Imagine you’ve been asked to give a high stakes presentation to a large audience. Did your palms begin to sweat? Nearly everyone suffers from performance anxiety, but there are ways to subdue it.
Intense pre-event preparation can transform your experience. You might even enjoy yourself.
Mental imagery is one technique you can practice in the days and weeks before a big event. Whenever panicky feelings arise, imagine you are taking the podium feeling really confident and relaxed. You look at the audience, take a deep breath, and smile. Imagine enjoying yourself and think about the sense of accomplishment you’ll feel afterwards.
Almost all elite athletes and most sports psychologists employ this kind of mental imagery, and it’s worth adapting their techniques to the more complex workplace environment. Stress, fatigue, a brain deprived of oxygen from sitting down all day, fear of failure, constant interruptions, deadlines are everyday obstacles to peak mental performance. As for focus, which is everything to an athlete, many workers learn to get by on divided attention.

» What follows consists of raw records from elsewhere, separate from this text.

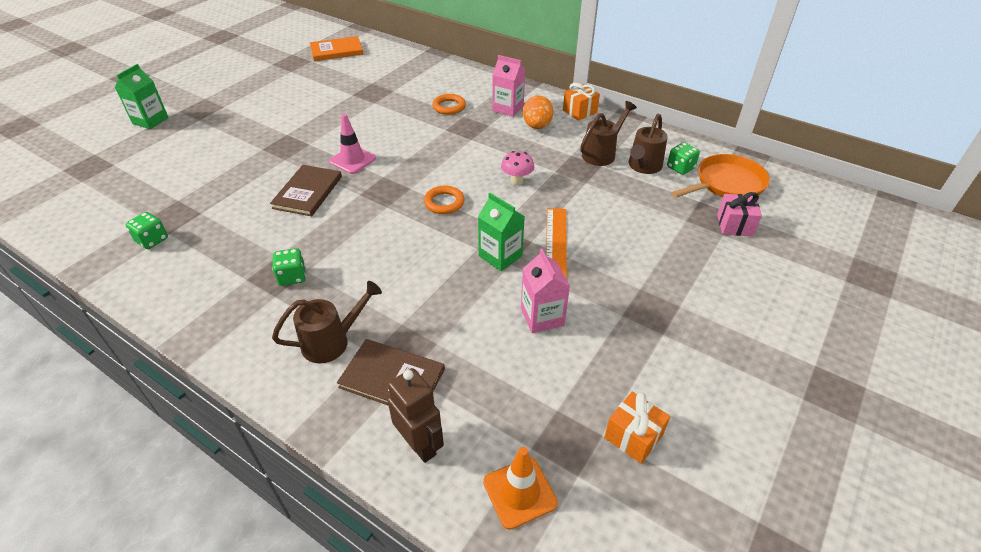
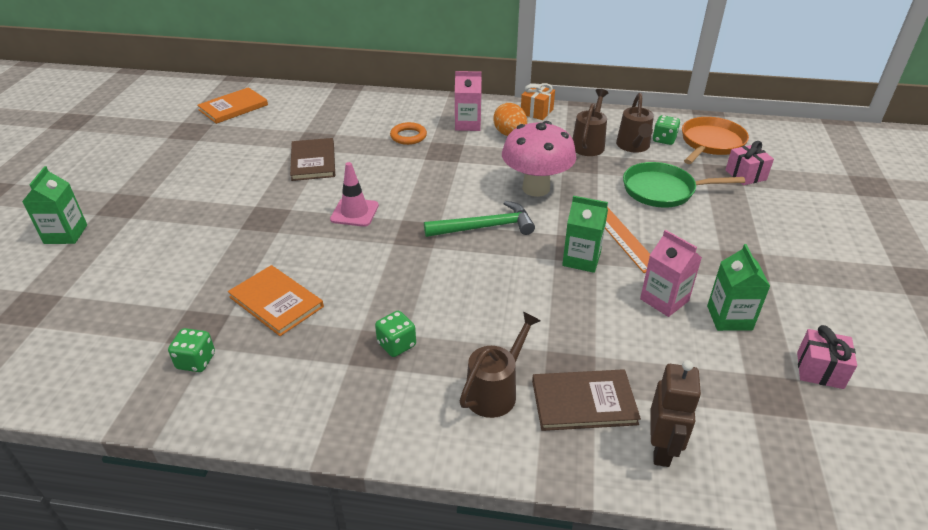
camera: 25 degrees left, 5 degrees down
brown book [270,165,342,216] -> brown book moved to [290,138,335,181]
brown robot [387,368,444,463] -> brown robot turned 75 degrees clockwise [650,360,701,467]
orange ring [424,186,465,214] -> green hammer [424,201,535,237]
orange traffic cone [483,447,558,530] -> none
pink mushroom [501,151,534,185] -> pink mushroom [502,121,576,197], size x2.10
orange gift [604,392,670,464] -> pink gift [797,325,857,389]
none -> orange book [228,265,324,336]
none -> green pan [623,162,745,208]
none -> green carton [707,244,771,331]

Managing emotions is also critical, since emotional stress downgrades brain function into survival mode. All too often, negative emotions spill over from one interaction to the next, carrying with it an emotional wake that affects everyone you come into contact with. Researchers from Deakin University have found that when employees are trained to take a moment between work and home to reflect, rest, and create a positive intention for their next behaviour, their mood on arriving home improved by as much as 41 per cent.
In addition to focused visualisation, emotional regulation and a good distraction management plan, workplaces can intentionally create positive environments that prime for high performance by appealing to employees’ subconscious influences.
A series of studies reported in Europe’s Journal of Psychology has found that prosocial behavior can be increased if a person is subjected to messages that encourage collaborative or helping behavior. These messages may not be seen or noticed consciously but the limbic drivers of prosocial behavior see them and take note. What this means in practice is that if you are giving workshops in collaborative behavior it’s a good idea to gently prime the attendees to do the right thing both before and after the workshops.
It’s not just what we do in the moment, but what we bring to the moment is also an important factor. Dr Fei Song of Ryerson University’s Ted Rogers School of Management and her colleagues also studied the subconscious behaviour of employees and their drive to compete. Focusing on gender roles, the research suggests that gender stereotypes originate from the social roles that men and women have traditionally occupied in a society.
“Stereotypes are learned early in life, become part of one’s cultural understanding, and are internalised as personal beliefs and values,” says Song. “People extend stereotypes to develop self-concepts, which are characterised by associations between the self and stereotypical personality traits, abilities and roles. Such stereotypes are likely closely related to the differing levels of competitiveness exhibited on average by men and women.”
The participants in the study were drawn from male and female MBA students at the Rotman School of Management at the University of Toronto. The authors hypothesised that women who chose to follow such a professional career path would often experience conflicting role identities: a professional identity that is highly competitive, competent and ambitious and a gender/family identity that is warm, supportive and caring.
Song’s findings reveal that we bring our own deeply held perspectives and cognitive biases to the workplace. This means that the positive priming that works for one person might not be right for another. Finding ways to educate individuals about their own motivations and the factors that influence performance is an important step.
The power of priming
Positive priming, when used properly, can provide increased motivation, better mood, and ultimately higher performance. However, because priming works on the subconscious level, it’s important to remember we are as much influenced by negative environmental cues as positive ones. If priming people with a positive word can change both their moods and their work performance, the wrong word or tone as well as negative subliminal messages can change things for the worse.
In addition to understanding their own complex motivational psyche, strong leaders need to understand what motivates each of their employees and to what degree. They must pay careful attention to the kind of information – every single word, in fact – their employees are exposed to.